En las últimas décadas, la evolución técnica del equipamiento ha sido acelerada. Materiales más livianos, más resistentes y más precisos han ido construyendo la relación del golfista con su herramienta de juego. Esta evolución no responde a una búsqueda meramente estética ni comercial, sino a la necesidad de enfrentar mejor la verdadera condición del golf: un deporte que se juega contra los elementos.

El agua, el viento, el frío o el calor no son circunstancias ajenas, y forman parte estructural de la estrategia. Ignorarlos no solo es ingenuo, sino que aumenta de manera directa la probabilidad de error. Cada golpe se decide en medio de una red compleja de variables. Distancia, lie, humedad, dirección del viento, textura del green. Estas obligan al jugador a interpretar constantemente el entorno.

Paradójicamente, aunque el golf dispone de más tiempo de ejecución que la mayoría de los deportes, la sensación de apremio nunca desaparece. La técnica y la tecnología buscan precisamente reducir ese conflicto y ofrecer confort, estabilidad y previsibilidad en el momento de elegir el tiro. Sin embargo, aun con todos esos avances, el fallo sigue siendo el resultado más frecuente dentro de los límites de la cancha de golf. El error no desaparece y se confirma.

Es en ese punto donde aparece una dimensión menos visible, pero igualmente decisiva: la psicológica. En el golf, sentirse bien puede convertirse en una suerte de palo número quince, uno que no está permitido por el reglamento en términos físicos, pero que influye de manera determinante en el rendimiento. No pertenece exclusivamente al ámbito de la tecnología, aunque muchas veces se se sirve de ella y pertenece al territorio de la percepción y del estado mental.

La vestimenta entra entonces como un elemento funcional antes que ornamental. No se trata solo de cumplir con una tradición estética, sino de construir una condición de juego. Una prenda que regula la temperatura, permite libertad de movimiento o protege del clima no solo actúa sobre el cuerpo, actúa también sobre la confianza, la concentración y la disposición del jugador frente al golpe.
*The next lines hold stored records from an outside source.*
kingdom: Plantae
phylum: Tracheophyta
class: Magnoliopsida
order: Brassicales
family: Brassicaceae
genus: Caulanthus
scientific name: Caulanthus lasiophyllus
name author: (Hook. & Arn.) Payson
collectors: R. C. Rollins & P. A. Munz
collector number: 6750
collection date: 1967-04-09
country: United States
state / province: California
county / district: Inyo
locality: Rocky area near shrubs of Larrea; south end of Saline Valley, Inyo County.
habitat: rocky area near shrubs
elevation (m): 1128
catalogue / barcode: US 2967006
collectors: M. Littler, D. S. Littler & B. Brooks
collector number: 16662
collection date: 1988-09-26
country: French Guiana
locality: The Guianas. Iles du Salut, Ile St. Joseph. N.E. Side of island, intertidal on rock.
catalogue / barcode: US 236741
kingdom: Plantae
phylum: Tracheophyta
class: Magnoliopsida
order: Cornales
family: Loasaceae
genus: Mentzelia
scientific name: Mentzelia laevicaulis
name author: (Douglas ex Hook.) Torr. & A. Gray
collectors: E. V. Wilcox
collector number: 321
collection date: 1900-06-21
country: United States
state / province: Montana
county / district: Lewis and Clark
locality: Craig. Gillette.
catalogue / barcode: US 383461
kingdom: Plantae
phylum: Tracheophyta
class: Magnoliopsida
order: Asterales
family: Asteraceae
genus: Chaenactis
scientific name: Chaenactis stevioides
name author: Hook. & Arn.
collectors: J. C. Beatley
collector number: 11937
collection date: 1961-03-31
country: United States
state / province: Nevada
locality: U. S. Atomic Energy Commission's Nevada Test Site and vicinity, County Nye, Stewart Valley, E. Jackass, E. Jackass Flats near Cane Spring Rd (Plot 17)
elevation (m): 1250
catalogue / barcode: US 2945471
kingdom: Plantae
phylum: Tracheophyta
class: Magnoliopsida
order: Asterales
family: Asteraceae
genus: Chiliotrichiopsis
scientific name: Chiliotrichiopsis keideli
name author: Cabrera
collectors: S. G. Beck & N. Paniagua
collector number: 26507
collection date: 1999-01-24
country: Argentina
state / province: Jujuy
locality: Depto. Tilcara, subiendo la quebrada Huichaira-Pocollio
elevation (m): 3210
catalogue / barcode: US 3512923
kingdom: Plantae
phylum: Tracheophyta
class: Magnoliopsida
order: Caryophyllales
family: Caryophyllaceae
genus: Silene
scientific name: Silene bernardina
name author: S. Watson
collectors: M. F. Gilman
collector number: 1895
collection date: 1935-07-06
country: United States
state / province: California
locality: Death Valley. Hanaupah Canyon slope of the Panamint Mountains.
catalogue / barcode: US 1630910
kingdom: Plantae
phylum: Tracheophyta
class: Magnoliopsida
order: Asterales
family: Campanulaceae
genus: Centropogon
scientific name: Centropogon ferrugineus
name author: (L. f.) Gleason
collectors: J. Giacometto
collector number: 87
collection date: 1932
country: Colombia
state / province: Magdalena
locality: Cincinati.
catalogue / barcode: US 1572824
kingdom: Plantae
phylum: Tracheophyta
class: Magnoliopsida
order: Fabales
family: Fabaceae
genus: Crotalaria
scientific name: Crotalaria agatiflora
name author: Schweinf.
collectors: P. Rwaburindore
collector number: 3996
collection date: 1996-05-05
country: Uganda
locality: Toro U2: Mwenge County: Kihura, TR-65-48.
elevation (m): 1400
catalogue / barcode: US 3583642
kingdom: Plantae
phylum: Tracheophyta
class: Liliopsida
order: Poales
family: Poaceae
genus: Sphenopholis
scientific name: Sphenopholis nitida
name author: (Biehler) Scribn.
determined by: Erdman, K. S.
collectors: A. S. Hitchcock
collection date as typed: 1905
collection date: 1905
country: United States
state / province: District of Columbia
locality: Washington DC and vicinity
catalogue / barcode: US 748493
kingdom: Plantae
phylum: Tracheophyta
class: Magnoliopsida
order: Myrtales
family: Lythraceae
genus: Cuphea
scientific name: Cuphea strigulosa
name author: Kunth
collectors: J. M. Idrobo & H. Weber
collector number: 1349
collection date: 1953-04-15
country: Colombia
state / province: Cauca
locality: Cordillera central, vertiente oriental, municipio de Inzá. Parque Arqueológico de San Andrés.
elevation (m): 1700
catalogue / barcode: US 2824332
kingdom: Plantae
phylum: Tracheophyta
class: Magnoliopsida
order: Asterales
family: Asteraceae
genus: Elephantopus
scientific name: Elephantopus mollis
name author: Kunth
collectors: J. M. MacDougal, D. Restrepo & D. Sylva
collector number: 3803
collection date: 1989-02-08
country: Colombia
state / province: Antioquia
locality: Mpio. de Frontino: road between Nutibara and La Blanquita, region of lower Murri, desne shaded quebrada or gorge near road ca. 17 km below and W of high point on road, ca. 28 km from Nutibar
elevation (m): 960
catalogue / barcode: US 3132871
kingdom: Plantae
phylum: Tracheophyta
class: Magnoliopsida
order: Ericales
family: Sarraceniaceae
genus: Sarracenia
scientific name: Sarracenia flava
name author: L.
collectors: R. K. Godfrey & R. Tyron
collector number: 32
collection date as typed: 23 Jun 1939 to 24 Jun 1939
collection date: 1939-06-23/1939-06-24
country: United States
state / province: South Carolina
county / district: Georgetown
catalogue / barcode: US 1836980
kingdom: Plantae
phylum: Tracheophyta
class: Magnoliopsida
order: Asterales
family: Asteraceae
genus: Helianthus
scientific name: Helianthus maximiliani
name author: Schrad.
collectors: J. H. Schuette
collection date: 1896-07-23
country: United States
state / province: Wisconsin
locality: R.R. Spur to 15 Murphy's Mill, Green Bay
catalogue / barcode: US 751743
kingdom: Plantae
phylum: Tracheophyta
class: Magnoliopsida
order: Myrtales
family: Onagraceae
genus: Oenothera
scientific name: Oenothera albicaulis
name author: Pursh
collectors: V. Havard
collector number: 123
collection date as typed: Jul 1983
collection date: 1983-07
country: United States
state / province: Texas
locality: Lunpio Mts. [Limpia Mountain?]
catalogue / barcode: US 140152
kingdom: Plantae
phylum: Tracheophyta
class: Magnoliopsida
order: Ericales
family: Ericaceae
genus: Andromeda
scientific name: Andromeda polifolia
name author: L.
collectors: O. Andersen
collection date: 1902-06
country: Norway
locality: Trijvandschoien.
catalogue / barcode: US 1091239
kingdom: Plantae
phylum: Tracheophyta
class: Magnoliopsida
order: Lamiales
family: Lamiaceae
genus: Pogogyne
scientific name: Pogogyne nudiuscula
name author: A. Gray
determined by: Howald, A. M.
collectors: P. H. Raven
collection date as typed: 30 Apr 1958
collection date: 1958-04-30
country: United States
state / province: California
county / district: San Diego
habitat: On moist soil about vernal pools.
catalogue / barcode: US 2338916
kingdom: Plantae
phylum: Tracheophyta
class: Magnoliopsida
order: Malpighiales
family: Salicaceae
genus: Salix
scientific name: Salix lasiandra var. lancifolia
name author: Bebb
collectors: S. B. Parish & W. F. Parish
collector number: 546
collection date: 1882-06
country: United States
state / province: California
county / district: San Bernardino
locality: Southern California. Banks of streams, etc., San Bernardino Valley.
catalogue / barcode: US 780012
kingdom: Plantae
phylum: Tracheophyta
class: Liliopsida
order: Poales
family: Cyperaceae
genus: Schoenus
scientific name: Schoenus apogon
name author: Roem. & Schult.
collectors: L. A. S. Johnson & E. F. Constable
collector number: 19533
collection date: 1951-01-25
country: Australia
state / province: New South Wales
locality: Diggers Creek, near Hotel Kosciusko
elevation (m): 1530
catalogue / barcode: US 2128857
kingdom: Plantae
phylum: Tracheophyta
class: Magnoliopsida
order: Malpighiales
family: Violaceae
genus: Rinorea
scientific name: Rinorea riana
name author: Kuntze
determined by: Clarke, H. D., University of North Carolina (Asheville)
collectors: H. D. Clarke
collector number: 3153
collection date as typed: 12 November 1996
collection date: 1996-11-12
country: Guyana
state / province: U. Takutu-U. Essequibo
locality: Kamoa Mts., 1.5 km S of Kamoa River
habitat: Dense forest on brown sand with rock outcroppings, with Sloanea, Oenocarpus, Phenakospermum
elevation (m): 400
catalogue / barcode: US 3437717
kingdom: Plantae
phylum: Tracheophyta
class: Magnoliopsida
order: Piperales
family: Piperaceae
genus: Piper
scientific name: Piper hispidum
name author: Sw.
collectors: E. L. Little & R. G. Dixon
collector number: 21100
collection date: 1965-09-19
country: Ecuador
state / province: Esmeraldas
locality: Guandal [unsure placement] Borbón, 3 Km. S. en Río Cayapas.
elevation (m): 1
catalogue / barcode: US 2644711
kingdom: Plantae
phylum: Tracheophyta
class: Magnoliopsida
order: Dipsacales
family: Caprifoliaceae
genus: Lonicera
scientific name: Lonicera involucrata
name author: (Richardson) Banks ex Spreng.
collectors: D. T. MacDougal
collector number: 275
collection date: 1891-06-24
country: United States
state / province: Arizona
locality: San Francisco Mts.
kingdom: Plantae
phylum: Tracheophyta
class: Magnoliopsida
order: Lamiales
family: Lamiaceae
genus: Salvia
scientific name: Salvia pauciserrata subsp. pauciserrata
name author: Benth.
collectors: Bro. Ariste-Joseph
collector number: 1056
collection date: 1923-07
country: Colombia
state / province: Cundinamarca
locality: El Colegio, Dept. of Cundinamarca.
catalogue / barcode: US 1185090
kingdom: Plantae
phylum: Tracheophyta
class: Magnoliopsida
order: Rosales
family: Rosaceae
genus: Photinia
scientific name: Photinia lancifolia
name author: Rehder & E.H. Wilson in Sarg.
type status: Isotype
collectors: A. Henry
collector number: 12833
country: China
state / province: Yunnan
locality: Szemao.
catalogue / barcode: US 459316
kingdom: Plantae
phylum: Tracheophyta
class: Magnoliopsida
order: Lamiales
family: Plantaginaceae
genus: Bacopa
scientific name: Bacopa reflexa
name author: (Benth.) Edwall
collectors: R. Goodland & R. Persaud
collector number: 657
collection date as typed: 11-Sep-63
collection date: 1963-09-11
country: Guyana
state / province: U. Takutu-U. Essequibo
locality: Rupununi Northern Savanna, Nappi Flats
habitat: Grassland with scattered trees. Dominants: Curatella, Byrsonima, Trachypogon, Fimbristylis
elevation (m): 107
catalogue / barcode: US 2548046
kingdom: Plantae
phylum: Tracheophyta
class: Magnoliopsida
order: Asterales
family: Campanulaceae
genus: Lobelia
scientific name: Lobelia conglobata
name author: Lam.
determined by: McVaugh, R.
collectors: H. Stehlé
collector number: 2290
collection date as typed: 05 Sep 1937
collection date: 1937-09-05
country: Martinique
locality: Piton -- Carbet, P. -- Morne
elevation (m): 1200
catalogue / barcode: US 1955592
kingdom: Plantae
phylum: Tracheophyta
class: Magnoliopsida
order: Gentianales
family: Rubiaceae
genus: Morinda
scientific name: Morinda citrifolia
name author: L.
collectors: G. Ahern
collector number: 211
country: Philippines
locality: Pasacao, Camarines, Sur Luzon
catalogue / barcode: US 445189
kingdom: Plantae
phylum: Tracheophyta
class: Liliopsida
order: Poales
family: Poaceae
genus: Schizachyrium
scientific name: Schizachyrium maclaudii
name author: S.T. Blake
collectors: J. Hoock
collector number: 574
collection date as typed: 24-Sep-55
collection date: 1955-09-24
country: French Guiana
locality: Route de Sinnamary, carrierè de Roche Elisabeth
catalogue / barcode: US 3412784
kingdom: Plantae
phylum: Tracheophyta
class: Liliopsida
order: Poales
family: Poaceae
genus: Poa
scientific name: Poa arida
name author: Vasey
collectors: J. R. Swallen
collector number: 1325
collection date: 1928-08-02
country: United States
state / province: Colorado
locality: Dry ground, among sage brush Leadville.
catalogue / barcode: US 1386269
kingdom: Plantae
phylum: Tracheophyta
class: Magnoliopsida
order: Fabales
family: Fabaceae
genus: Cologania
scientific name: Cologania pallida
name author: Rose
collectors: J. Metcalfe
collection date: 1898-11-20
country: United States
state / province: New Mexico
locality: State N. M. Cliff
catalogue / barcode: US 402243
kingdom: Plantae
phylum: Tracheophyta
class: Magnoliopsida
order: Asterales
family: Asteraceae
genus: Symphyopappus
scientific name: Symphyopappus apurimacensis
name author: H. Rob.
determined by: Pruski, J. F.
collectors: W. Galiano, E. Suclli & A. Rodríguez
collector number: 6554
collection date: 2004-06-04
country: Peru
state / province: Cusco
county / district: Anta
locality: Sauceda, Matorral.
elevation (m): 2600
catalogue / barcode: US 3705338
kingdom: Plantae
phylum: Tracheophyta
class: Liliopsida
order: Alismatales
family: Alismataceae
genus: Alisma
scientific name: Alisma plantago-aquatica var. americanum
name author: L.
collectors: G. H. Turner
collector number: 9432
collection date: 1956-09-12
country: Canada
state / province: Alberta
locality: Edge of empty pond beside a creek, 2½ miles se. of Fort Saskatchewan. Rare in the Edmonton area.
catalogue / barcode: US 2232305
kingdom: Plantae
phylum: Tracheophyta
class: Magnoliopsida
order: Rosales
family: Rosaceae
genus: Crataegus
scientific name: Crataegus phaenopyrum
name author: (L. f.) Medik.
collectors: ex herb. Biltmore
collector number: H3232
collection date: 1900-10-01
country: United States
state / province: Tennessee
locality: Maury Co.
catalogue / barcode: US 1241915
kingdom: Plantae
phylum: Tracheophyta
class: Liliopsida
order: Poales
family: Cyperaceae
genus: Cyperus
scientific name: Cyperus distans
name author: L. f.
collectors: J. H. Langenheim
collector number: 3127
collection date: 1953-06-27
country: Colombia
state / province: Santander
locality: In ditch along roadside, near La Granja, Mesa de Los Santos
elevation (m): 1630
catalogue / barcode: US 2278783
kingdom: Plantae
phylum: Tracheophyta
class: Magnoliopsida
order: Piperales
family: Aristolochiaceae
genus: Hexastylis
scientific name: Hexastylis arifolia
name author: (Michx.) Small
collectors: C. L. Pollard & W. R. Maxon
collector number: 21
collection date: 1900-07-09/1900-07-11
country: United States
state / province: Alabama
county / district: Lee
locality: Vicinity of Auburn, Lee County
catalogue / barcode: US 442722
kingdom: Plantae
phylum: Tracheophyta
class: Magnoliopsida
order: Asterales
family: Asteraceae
Vestirse bien para jugar golf no implica necesariamente seguir una tendencia ni adherir a la moda. En muchos casos, significa algo más simple y profundo: estar en armonía con uno mismo dentro del entorno de juego. Esa comodidad, casi imperceptible, puede facilitar que la mente se libere de distracciones y se concentre en lo esencial.

Quizás la psicología pueda explicarlo con mayor precisión. El golf, al fin y al cabo, no es solo la ejecución de un swing, sino la construcción de un estado interior que lo antecede.